For quite some time now, I’ve had a link in my bookmarks to an article published in 2008 in the New Zealand Medical Journal entitled Use of inappropriate titles by New Zealand practitioners of acupuncture, chiropractic, and osteopathy, and this situation reminded me very strongly of that article. To sum it up, “Doctor” is not a protected term in New Zealand, but there are laws that prevent it from being used in such a way as to imply that a person is a medical doctor when, in fact, they are not. That study outlines the law and shows roughly how common such misrepresentation appears to be (spoiler: very common). The law in question is in the Health Practitioners Competence Assurance Act 2003.

In response to this, I wrote in to the ASA (Advertising Standards Authority), asking if anyone there could clarify for me when it is and isn’t appropriate to use the term “Doctor” in advertising. I’ve inserted this original message at the bottom of this post.

After about a month and a half, during which I’d received a couple of notifications to let me know that they were looking into it, I received an email to let me know that the matter has been settled. About a week after that, I was sent this ruling.

It seems that the people responsible for the advertisement have altered it to clarify that Dr Ho is a chiropractor, and not an MD as was previously implied. I’m sure the distinction will be lost on most viewers, but I’m happy to consider this a victory. Even though ads tend to have short lifetimes, the fact that a precedent has been set makes me optimistic.

I would encourage other people living in New Zealand (and elsewhere, of course, but the law may differ in other countries) to make similar complaints when they observe this behaviour. If you do so, it would probably be useful to refer to this complaint and, if appropriate, the relevant provisions listed in the ruling:

Principles 2 and 3, and Part B2 Requirement 3 of the Therapeutic Products Advertising Code.

Here’s the original email I sent:


To whom it may concern,

I saw an infomercial on TV last Sunday evening (19/08/2012, around 7:30-7:45 on Prime) for “Dr. Ho’s decompression belt”. This advertisement raised my suspicions as, a couple of days earlier, I’d read an article on the highly reputable website Science-Based Medicine that described “decompression therapy” as something which is commonly recommended by chiropractors for dubious reasons.

As far as I’ve been able to tell, the only claims made for this product (that it can relieve back pain) don’t seem illegitimate, and although I’ve found numerous references to the product having been “clinically tested” and “scientifically proven” without any corroborating references I’m not sure if official promotions have made such claims.

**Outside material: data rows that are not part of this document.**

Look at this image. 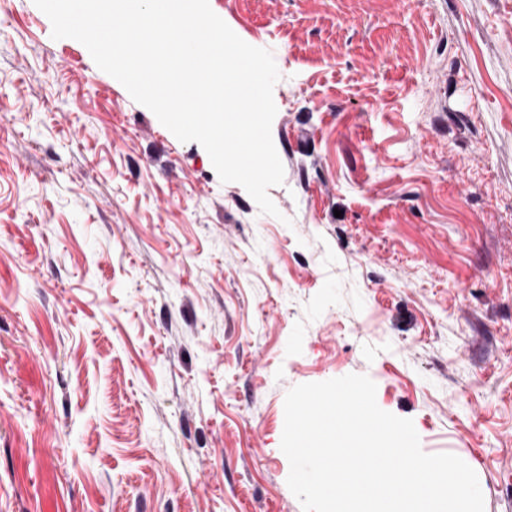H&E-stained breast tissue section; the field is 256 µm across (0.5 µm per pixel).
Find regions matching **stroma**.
Masks as SVG:
<instances>
[{"label":"stroma","mask_w":512,"mask_h":512,"mask_svg":"<svg viewBox=\"0 0 512 512\" xmlns=\"http://www.w3.org/2000/svg\"><path fill=\"white\" fill-rule=\"evenodd\" d=\"M0 16V512H302L363 374L512 512V0H209L280 78L278 216L33 0Z\"/></svg>","instance_id":"obj_1"}]
</instances>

However, in my search I discovered that “Dr. Ho”, as he described himself in the infomercial where he authoritatively promoted the product, is not a medical doctor. Instead, he is a “Doctor of Chiropractic and Acupuncture”.

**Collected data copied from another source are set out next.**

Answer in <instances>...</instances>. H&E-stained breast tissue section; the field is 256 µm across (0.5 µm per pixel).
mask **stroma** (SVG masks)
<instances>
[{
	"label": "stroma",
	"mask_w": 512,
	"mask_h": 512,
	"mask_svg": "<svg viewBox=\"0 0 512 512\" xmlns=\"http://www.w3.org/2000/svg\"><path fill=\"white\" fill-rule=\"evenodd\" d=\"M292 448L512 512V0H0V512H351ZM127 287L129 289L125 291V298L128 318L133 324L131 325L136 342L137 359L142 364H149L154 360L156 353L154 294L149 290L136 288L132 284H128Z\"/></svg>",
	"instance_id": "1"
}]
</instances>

The Health Practitioners Competence Assurance Act 2003 states that “a person may only use names, words, titles, initials, abbreviations, or descriptions stating or implying that the person is a health practitioner of a particular kind if the person is registered, and is qualified to be registered, as a health practitioner of that kind”. I was under the impression, from the use of the term “Doctor” in this advertisement, that “Dr. Ho” was a licensed medical doctor and therefore actually had the authority with which he promoted his product.

My conclusion that this use of the term “Doctor” can be seen as misleading, and therefore violate the Health Practitioners Competence Assurance Act 2003, when used in such a context by non-medical doctors is corroborated by this article from the New Zealand Medical Journal.

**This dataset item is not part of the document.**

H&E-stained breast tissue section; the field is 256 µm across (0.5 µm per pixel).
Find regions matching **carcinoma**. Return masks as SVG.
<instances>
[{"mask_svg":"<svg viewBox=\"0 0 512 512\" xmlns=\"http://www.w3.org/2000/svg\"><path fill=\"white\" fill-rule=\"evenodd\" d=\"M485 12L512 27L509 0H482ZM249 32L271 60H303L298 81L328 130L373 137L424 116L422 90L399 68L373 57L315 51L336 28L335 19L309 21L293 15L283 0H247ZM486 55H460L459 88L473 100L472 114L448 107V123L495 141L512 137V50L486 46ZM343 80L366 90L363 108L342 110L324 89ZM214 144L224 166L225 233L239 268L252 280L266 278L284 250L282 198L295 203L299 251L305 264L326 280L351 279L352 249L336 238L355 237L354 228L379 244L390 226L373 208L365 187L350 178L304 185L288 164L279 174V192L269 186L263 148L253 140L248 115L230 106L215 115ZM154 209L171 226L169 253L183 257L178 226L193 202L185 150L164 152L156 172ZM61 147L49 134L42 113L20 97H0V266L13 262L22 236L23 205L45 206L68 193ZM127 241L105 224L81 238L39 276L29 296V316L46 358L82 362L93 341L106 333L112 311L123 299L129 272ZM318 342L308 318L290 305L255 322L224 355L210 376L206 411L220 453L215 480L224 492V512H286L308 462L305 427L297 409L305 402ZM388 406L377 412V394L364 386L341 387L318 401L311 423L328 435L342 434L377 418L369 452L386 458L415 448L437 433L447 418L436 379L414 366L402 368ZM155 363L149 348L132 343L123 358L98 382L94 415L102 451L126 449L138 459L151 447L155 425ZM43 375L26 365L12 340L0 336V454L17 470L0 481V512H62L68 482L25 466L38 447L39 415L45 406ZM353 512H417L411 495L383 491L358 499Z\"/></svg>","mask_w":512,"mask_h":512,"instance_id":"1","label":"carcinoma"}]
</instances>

I’d very much appreciate it if someone with authority on the matter could clarify for me just what is and isn’t acceptable when it comes to referring to oneself as “Doctor” in a medical context within advertising. Can such behaviour be considered a breach of advertising standards, or is it considered acceptable? If it is considered acceptable, is there a list of qualifications which allow one to call themselves “Doctor”, or would no qualifications be necessary?